By Atty. Howard Calleja
As we celebrate the Feast of All Saints Day, my family and I also remember all our loved ones that had gone ahead. Recently my parents and close relatives have gone ahead in quick succession. Every year on Oct 31 our little saint in Heaven … Our Family’s Angel … My dear Minty celebrates her anniversary in heaven. When we posted an obituary of her demise, we included lines from Kahlil Gibran’s poem: “Your children are not your children. They are the sons and daughters of life’s longing for itself. They come through you but not from you and though they are with you, yet they belong not to you.” How can these lines alleviate the pain of the parents who lost a beloved daughter? How can these lines soothe the sharp bitter pain felt by those who love Minty? In those moments of grief and loss of a loved one, no word can ever comfort grieving hearts. The heart gets numbed. All the person ever feels is the intense pain.
We accept life’s cycle that children bury their parents but not parents burying their children. Parents plan for their children’s lives and when the time comes, children will take their parent’s place. This is the accepted pattern of life. To reverse the pattern is not conforming to life’s natural process. This is what makes the pain intense.

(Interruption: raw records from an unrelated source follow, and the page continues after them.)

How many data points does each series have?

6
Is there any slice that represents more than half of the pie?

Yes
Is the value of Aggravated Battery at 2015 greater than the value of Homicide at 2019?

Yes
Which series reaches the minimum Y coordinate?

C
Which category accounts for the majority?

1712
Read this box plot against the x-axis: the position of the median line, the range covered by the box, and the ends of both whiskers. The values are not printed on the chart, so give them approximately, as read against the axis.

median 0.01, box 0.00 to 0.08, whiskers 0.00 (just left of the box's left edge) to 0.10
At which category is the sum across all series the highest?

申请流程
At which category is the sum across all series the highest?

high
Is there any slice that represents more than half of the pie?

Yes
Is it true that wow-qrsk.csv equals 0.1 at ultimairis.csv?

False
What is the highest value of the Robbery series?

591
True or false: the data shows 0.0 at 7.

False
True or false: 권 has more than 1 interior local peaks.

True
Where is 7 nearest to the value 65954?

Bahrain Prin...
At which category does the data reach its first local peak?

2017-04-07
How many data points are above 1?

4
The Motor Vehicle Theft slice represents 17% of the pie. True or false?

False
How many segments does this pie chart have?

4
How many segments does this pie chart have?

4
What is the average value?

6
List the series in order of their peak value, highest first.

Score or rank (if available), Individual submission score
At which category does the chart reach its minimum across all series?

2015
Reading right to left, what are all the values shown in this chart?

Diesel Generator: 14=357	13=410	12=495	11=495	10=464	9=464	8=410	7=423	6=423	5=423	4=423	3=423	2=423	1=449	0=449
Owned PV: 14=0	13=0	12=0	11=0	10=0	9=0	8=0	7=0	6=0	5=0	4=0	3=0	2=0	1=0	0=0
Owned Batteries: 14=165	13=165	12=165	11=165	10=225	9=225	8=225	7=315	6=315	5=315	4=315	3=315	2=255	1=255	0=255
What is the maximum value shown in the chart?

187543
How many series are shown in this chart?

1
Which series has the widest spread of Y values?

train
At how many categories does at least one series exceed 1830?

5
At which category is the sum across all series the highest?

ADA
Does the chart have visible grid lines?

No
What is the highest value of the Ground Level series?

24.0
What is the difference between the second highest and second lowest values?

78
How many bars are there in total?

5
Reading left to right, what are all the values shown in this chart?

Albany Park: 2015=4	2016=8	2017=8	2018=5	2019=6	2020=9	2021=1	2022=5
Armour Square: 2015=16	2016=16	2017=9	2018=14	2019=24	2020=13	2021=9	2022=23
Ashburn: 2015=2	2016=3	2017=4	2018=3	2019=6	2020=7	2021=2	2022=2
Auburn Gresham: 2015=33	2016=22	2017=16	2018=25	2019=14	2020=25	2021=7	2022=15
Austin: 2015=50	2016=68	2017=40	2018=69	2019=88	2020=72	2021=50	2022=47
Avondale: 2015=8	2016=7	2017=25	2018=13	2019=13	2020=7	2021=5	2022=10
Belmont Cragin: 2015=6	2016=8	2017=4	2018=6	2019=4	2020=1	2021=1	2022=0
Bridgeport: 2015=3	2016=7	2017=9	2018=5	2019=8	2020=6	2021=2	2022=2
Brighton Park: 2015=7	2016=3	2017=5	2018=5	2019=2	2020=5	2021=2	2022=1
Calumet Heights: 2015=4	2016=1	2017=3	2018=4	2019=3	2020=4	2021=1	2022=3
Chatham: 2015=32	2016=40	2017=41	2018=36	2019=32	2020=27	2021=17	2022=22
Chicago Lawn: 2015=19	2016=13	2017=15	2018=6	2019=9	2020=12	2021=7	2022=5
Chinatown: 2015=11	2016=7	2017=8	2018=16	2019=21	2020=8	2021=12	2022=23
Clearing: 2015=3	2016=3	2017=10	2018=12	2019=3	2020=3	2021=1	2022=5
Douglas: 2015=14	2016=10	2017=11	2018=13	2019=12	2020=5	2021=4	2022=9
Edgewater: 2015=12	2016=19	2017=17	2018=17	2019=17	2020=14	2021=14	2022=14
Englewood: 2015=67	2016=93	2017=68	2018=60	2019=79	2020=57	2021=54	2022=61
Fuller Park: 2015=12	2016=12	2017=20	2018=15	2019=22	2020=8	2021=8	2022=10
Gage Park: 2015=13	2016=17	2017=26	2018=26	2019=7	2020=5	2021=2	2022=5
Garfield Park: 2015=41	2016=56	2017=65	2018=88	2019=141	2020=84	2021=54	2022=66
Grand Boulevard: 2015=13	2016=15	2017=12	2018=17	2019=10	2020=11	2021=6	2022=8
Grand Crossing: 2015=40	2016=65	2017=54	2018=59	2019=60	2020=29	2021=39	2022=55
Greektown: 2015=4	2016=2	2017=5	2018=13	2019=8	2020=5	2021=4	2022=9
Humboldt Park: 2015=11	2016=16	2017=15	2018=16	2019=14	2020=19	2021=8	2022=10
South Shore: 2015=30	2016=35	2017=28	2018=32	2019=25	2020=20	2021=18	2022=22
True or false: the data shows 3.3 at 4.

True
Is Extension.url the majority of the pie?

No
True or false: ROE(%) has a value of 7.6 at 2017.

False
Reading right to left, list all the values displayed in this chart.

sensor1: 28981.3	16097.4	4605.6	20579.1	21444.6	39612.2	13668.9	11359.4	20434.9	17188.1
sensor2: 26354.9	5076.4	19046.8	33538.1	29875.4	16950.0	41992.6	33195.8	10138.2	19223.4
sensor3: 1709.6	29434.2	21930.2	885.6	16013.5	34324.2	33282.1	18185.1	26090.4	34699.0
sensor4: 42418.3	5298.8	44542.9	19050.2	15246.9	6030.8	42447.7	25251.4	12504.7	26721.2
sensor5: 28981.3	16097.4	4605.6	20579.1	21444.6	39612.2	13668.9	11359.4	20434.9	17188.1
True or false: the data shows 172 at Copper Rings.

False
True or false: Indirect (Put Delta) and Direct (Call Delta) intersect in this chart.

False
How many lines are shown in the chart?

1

I then realized that I was busy asking questions that I forgot the creator of life’s pattern. I intently prayed the “Lord’s Father” and when I came to the line” thy will be done on earth as it is in heaven”, I felt a lightness in my heart. The acceptance of “God’s will” erases the pain. God seemed to open my mind that all people die. To be alive means that someday life will end. Life can be predicted. A mother giving birth anticipates the coming of the baby on a certain day or week. But death …it comes without notice. Even the best doctor couldn’t say the exact time the last breath is expelled. Death will always be a mystery. The “whys” will remain unanswered. What will keep us going is our faith.
So, to remember our little saint and angel in heaven, I write each year a poem to celebrate her life with us. Here’s a poem my dear Minty as we remember you in this 11th Anniversary you got your heavenly wings:
Minuet a Love I cannot forget,
A short life now in heaven above.
I still remember your smile and cheers;
You’re my daughter I will always Love.
You brought life to our family;
A bond that showed what Love means.
For five years I held you in my arms;
But now I hold you tightly in my dreams.
11 years have passed away,
We missed many milestones in life.
At every age and stage I wonder;
What would life in heaven be like?
No words or time can take out my tears,
Years have gone but your love I never miss.
I dream of dancing with you again;
To hug you tight and give you a kiss.
Memory never ends when life ceases to be. Minty, you will continue to grow in our hearts. Minty, I know you are now happy with our heavenly Father. “The prayer of the heart is the source of all good, refreshing the heart as if it were a garden” (St. Gregory of Sinai, 1360). Please continue to watch over us our dear Minty. Papa loves you.